This is an alternate history novel, set in an America where the Nazis won World War II. The USA is a very different place from its reality. Japanese culture is everywhere and totalitarian rule is in place. The story darts from place to place, showing life from the perspectives of several loosely connected characters. The first is Robert Childan, an antiques dealer, coping with the discovery that some of his stock consists of fakes. We also have Frank Frink, secretly a Jew, who was fired from the company who made the fake merchandise, and who now wishes to set up his own handcrafts business. Frank’s estranged wife Juliana, a judo instructor, is travelling across the country with another man who has a secret agenda. And there are others. The central aspect of the novel is a book called The Grasshopper Lies Heavy, written by the character Hawthorne Abendsen. Interestingly, this is an alternate history novel-within-a-novel, which tells the story of the Nazis losing the war. It describes a world similar to our own – a tale of how life might have been. It is a banned book, and Abendsen is rumoured to be living in a fortified castle for his own safety, hence the title of Dick’s book.
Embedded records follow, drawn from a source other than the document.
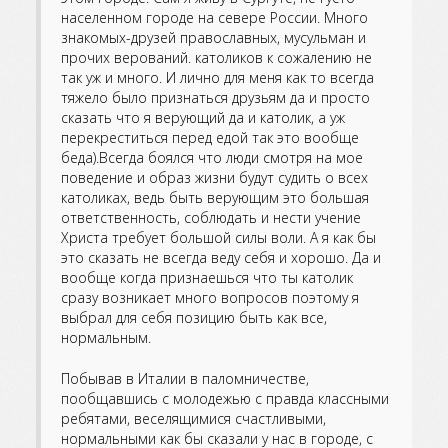
населенном городе на севере России. Много
знакомых-друзей православных, мусульман и
прочих верований. католиков к сожалению не
так уж и много. И лично для меня как то всегда
тяжело было признаться друзьям да и просто
сказать что я верующий да и католик, а уж
перекреститься перед едой так это вообще
беда).Всегда боялся что люди смотря на мое
поведение и образ жизни будут судить о всех
католиках, ведь быть верующим это большая
ответственность, соблюдать и нести учение
Христа требует большой силы воли. А я как бы
это сказать не всегда веду себя и хорошо. Да и
вообще когда признаешься что ты католик
сразу возникает много вопросов поэтому я
выбрал для себя позицию быть как все,
нормальным.
Побывав в Италии в паломничестве,
пообщавшись с молодежью с правда классными
ребятами, веселящимися счастливыми,
нормальными как бы сказали у нас в городе, с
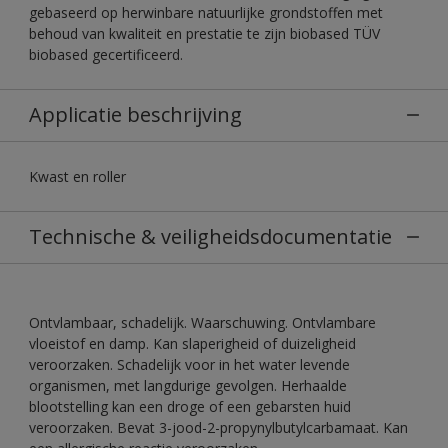
gebaseerd op herwinbare natuurlijke grondstoffen met
behoud van kwaliteit en prestatie te zijn biobased TÜV
biobased gecertificeerd.
Applicatie beschrijving
Kwast en roller
Technische & veiligheidsdocumentatie
Ontvlambaar, schadelijk. Waarschuwing. Ontvlambare
vloeistof en damp. Kan slaperigheid of duizeligheid
veroorzaken. Schadelijk voor in het water levende
organismen, met langdurige gevolgen. Herhaalde
blootstelling kan een droge of een gebarsten huid
veroorzaken. Bevat 3-jood-2-propynylbutylcarbamaat. Kan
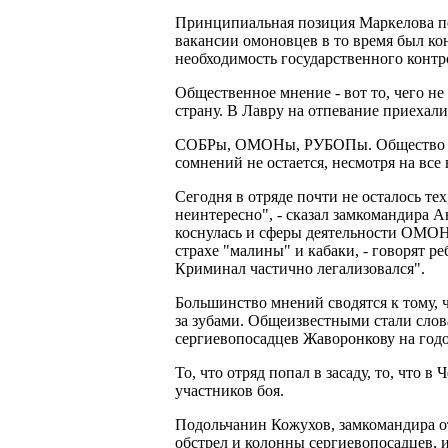
Принципиальная позиция Маркелова по
вакансии омоновцев в то время был ко
необходимость государственного контро
Общественное мнение - вот то, чего н
страну. В Лавру на отпевание приехали
СОБРы, ОМОНы, РУБОПы. Общество было
сомнений не остается, несмотря на все
Сегодня в отряде почти не осталось те
неинтересно", - сказал замкомандира 
коснулась и сферы деятельности ОМОНа
страхе "малины" и кабаки, - говорят р
Криминал частично легализовался".
Большинство мнений сводятся к тому, ч
за зубами. Общеизвестными стали сло
сергиевопосадцев Жаворонкову на годов
То, что отряд попал в засаду, то, что
участников боя.
Подольчанин Кожухов, замкомандира о
обстрел и колонны сергиевопосадцев, 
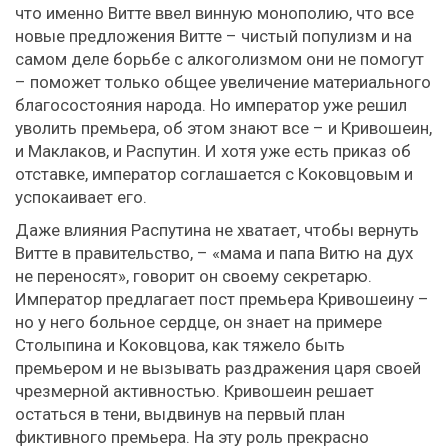
что именно Витте ввел винную монополию, что все
новые предложения Витте – чистый популизм и на
самом деле борьбе с алкоголизмом они не помогут
– поможет только общее увеличение материального
благосостояния народа. Но император уже решил
уволить премьера, об этом знают все – и Кривошеин,
и Маклаков, и Распутин. И хотя уже есть приказ об
отставке, император соглашается с Коковцовым и
успокаивает его.
Даже влияния Распутина не хватает, чтобы вернуть
Витте в правительство, – «мама и папа Витю на дух
не переносят», говорит он своему секретарю.
Император предлагает пост премьера Кривошеину –
но у него больное сердце, он знает на примере
Столыпина и Коковцова, как тяжело быть
премьером и не вызывать раздражения царя своей
чрезмерной активностью. Кривошеин решает
остаться в тени, выдвинув на первый план
фиктивного премьера. На эту роль прекрасно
I felt ambivalent about this novel. On the one hand I was awed by the amount of research that clearly went into describing this alternate reality. The downside was that the story severely lacked drama until its closing chapters. Perhaps if I had a larger interest in World War II the novel would have captivated me more. The subtext of the story seems to revolve around the projection of illusion. All the characters, in one way or another, are dealing with false realities. Frank Frink hides his true identity for reasons of safety. Juliana has no idea what her lover is secretly up to. Childan is distressed by the fake merchandise in his position. Abendsen pretends to live in a castle while actually living in an ordinary house. There’s no doubt that Dick had something very deep in mind when he wrote The Man in the High Castle. But when subtext becomes more important than story, the entertainment value of a novel often suffers.
Some will no doubt love this novel; others will hate it. It depends on what you want out of a story. Generally, when I read fiction, I’m looking for an emotional experience, and The Man in the High Castle fails to deliver that. At times, the lack of dramatic content made the reading tedious, and I confess that I only starting appreciating the novel’s strengths when I had a chance to read about it afterwards and reflect on its themes.